Coetzee publishes a new novel and most reviewers flail. They eagerly (why?) self-identify in one of two camps, as either fools, or else as too smart to be tricked. (Many have a foot firmly planted in both, see the Irish Times.) If one really searches, there are, thank god in the case of this book (pun intended), a few very smart ones (such as in the Sydney Morning Herald). Luckily, I am long cured of reviewing. Still there is a little something I wanted to mention for anyone interested…
Despite what you may be told by your favourite, trustworthy Coetzee reviewer (as I say, each seemingly more eager than the last to publicly expose themselves as feeble minded or confused or prematurely definitive) The Childhood of Jesus will need time to properly settle. If it’s a major work by a major writer, and I believe it to be, then it is still in deep conversation with literature itself. That is to say, it’s interacting with other important books and that conversation has only just begun. (It’s new to the party you see, and those earlier books are still sorting it out, poking it, interrogating it, making sure it’s the right sort, slotting it somewhere appropriate to reside.)
This process is distinct, although not of course wholly disconnected, from what occurs on the pages of book sections around the globe. But think of reviewing as early gossip. It is all most books receive of course—a bit of natter. But then, most books are not important.

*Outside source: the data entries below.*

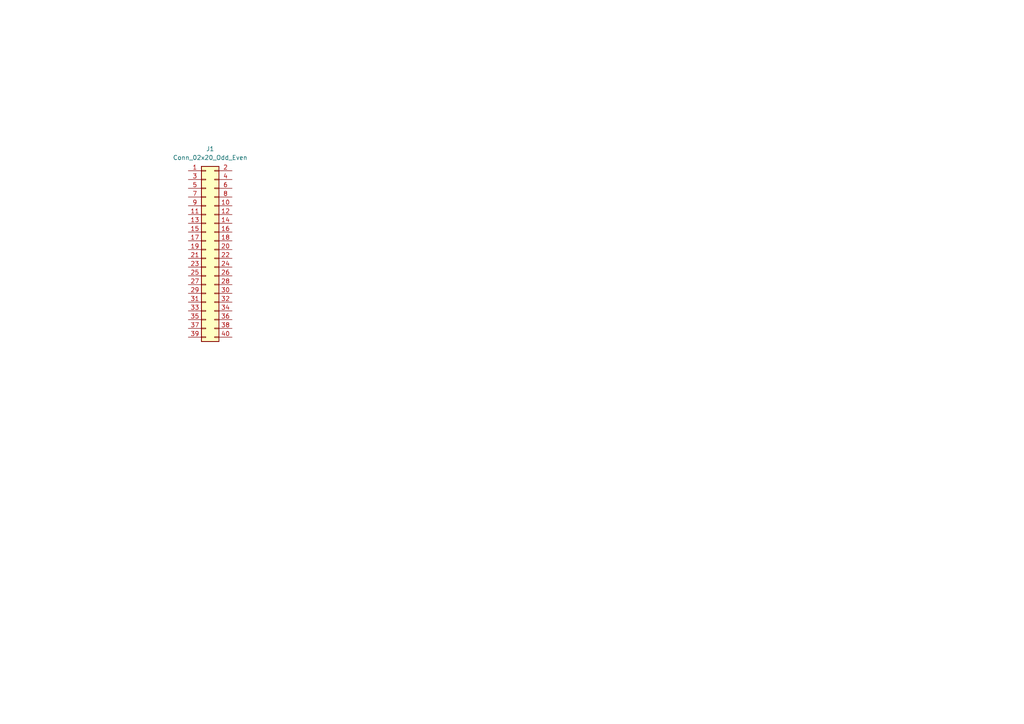
<source format=kicad_sch>
(kicad_sch
	(version 20250114)
	(generator "eeschema")
	(generator_version "9.0")
	(uuid "c590c88d-27c9-4e5a-a435-a42d9de70c1c")
	(paper "A4")
	
	(symbol
		(lib_id "Connector_Generic:Conn_02x20_Odd_Even")
		(at 59.69 72.39 0)
		(unit 1)
		(exclude_from_sim no)
		(in_bom yes)
		(on_board yes)
		(dnp no)
		(fields_autoplaced yes)
		(uuid "7bbd7a61-a249-40bd-bd2e-ba1462117728")
		(property "Reference" "J1"
			(at 60.96 43.18 0)
			(effects
				(font
					(size 1.27 1.27)
				)
			)
		)
		(property "Value" "Conn_02x20_Odd_Even"
			(at 60.96 45.72 0)
			(effects
				(font
					(size 1.27 1.27)
				)
			)
		)
		(property "Footprint" "Connector_PinHeader_2.54mm:PinHeader_2x20_P2.54mm_Horizontal"
			(at 59.69 72.39 0)
			(effects
				(font
					(size 1.27 1.27)
				)
				(hide yes)
			)
		)
		(property "Datasheet" "~"
			(at 59.69 72.39 0)
			(effects
				(font
					(size 1.27 1.27)
				)
				(hide yes)
			)
		)
		(property "Description" "Generic connector, double row, 02x20, odd/even pin numbering scheme (row 1 odd numbers, row 2 even numbers), script generated (kicad-library-utils/schlib/autogen/connector/)"
			(at 59.69 72.39 0)
			(effects
				(font
					(size 1.27 1.27)
				)
				(hide yes)
			)
		)
		(pin "16"
			(uuid "30f2584b-38bf-42fc-a015-9c485b32f135")
		)
		(pin "11"
			(uuid "cd6ccb64-2309-4918-b676-17bb71d2b528")
		)
		(pin "38"
			(uuid "54ae33c0-ab2d-4d73-9829-b3c9e0eec6ff")
		)
		(pin "22"
			(uuid "70e59cfb-f131-4539-a960-af1e29185c84")
		)
		(pin "7"
			(uuid "251ed59d-e50b-4807-82ef-aba3ca3be177")
		)
		(pin "15"
			(uuid "37c79897-3927-4ea8-8285-c310b3d1783a")
		)
		(pin "30"
			(uuid "09583996-2c87-4018-8726-502e3c19ed5c")
		)
		(pin "17"
			(uuid "b08c8754-40c6-4da1-bbfa-6f381ac7f24d")
		)
		(pin "29"
			(uuid "9b353c21-31f0-4d1e-a0a7-e49a524979d1")
		)
		(pin "37"
			(uuid "c73d27ed-e475-4100-8135-84de61d7a83d")
		)
		(pin "39"
			(uuid "6fa61926-31b5-45a3-80c9-6bcd0a8982dc")
		)
		(pin "10"
			(uuid "50e590d2-8886-4be7-8a89-42292d267c01")
		)
		(pin "32"
			(uuid "d57c916c-bd68-45a8-8f24-adf2c6be1009")
		)
		(pin "33"
			(uuid "2e881148-221e-46a6-af15-b34f2c235a21")
		)
		(pin "36"
			(uuid "d0cd5a19-c09f-4ad2-966b-11fef054dad2")
		)
		(pin "13"
			(uuid "370ad292-d3b5-4532-a762-b733b94cc857")
		)
		(pin "35"
			(uuid "3d5d4ba3-87e0-419a-a789-68e901bc0fb7")
		)
		(pin "24"
			(uuid "66a8a640-c30d-446d-aca3-8a4c25955556")
		)
		(pin "28"
			(uuid "6e2248e2-3147-444e-832d-dd41a0e93ffa")
		)
		(pin "34"
			(uuid "e1a4d23f-b051-43b4-a8f0-8bf5ac597887")
		)
		(pin "3"
			(uuid "7e3c8f32-1f10-47c8-ac1b-463ae0fc9289")
		)
		(pin "9"
			(uuid "3874cd81-9702-4e67-82df-88acf5198dbc")
		)
		(pin "8"
			(uuid "becbbce5-68de-43d9-8bd5-60dfa7b52f0e")
		)
		(pin "14"
			(uuid "653103cb-87f6-4b33-bbac-a1f886edbda7")
		)
		(pin "20"
			(uuid "48f04381-510c-4a15-98f8-ebffaabfa817")
		)
		(pin "25"
			(uuid "e25fea36-3875-4860-b58f-c30935b6c618")
		)
		(pin "12"
			(uuid "dcf4177d-9ed8-4de0-9272-4ba4677cf3a0")
		)
		(pin "4"
			(uuid "39b2f1b8-0c34-4508-852f-e4a4f6d663c4")
		)
		(pin "5"
			(uuid "a458c875-936d-4d02-817f-ff6723299b44")
		)
		(pin "21"
			(uuid "aef5f2c0-e382-4295-9c7e-aaf779e30686")
		)
		(pin "27"
			(uuid "b749502f-535a-494e-98c0-5ce53cf34ea0")
		)
		(pin "1"
			(uuid "c2e914a7-d10d-43eb-bec3-1021da6c980f")
		)
		(pin "19"
			(uuid "64440fea-9ded-48eb-adba-4a8400d92ac2")
		)
		(pin "23"
			(uuid "cc03328f-9304-4915-98d0-bdac246b3c42")
		)
		(pin "31"
			(uuid "e1bd39fb-d1cd-4d65-b228-9d91f11ac873")
		)
		(pin "2"
			(uuid "ff2a1188-12c9-4dd7-8f19-01b6bc997d19")
		)
		(pin "6"
			(uuid "944eed9a-8194-4188-b3cc-08ae4f1489b5")
		)
		(pin "18"
			(uuid "c515c39b-f11f-496d-88a1-8d33dc808c10")
		)
		(pin "26"
			(uuid "178ac6be-b019-40eb-9e41-17a9d8f8b683")
		)
		(pin "40"
			(uuid "94d03882-4478-4747-8cb7-d423cf5fa152")
		)
		(instances
			(project ""
				(path "/c590c88d-27c9-4e5a-a435-a42d9de70c1c"
					(reference "J1")
					(unit 1)
				)
			)
		)
	)
	(sheet_instances
		(path "/"
			(page "1")
		)
	)
	(embedded_fonts no)
)

</source>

Why do I think this is an important book? Because it resists simple reading. It is about me as its reader, and all that I’ve read and know and understand, as much as it is about itself, and its own story. It’s structure is also mysterious to me, episodic and yet not at all. The type of narrative it is, is unsettling: an immigrant story, a dystopian tale, a meta fictional play, or perhaps some mystical, or allegorical sub-structure that is resistant to full knowing? Not sure yet. Time and many, many more readers will help, though.
In any case, there are only ever a few great writers living. We are, therefore, relatively unpracticed at this—receiving an important book into the world. It is hard to read new books with the kind of reserved reverence or respect with which we approach, what we know in advance to be, a major work of literature. Still, my advice would be in this case to try. Come at it with humility and see what it will provide for you. Don’t judge it, let it be and be with it. You too will be one of its early readers. From there, over time, we can collectively understand and accept or debate, its strengths and weaknesses. Thinking takes time and perseverance. This is literature. It moves at a slower speed.
While I’m at it with Coetzee, before I immersed myself in The Childhood of Jesus I read the recently published book of correspondence between Paul Auster and JM Coetzee. It’s a warm, delightful book. Two smart, interesting men who are passing the final post—the one that signals they may stop caring much what anyone thinks about them—and so freed, their fine friendship warms the page and their probing minds worry over what faces us all. Clearly, I must read Auster next.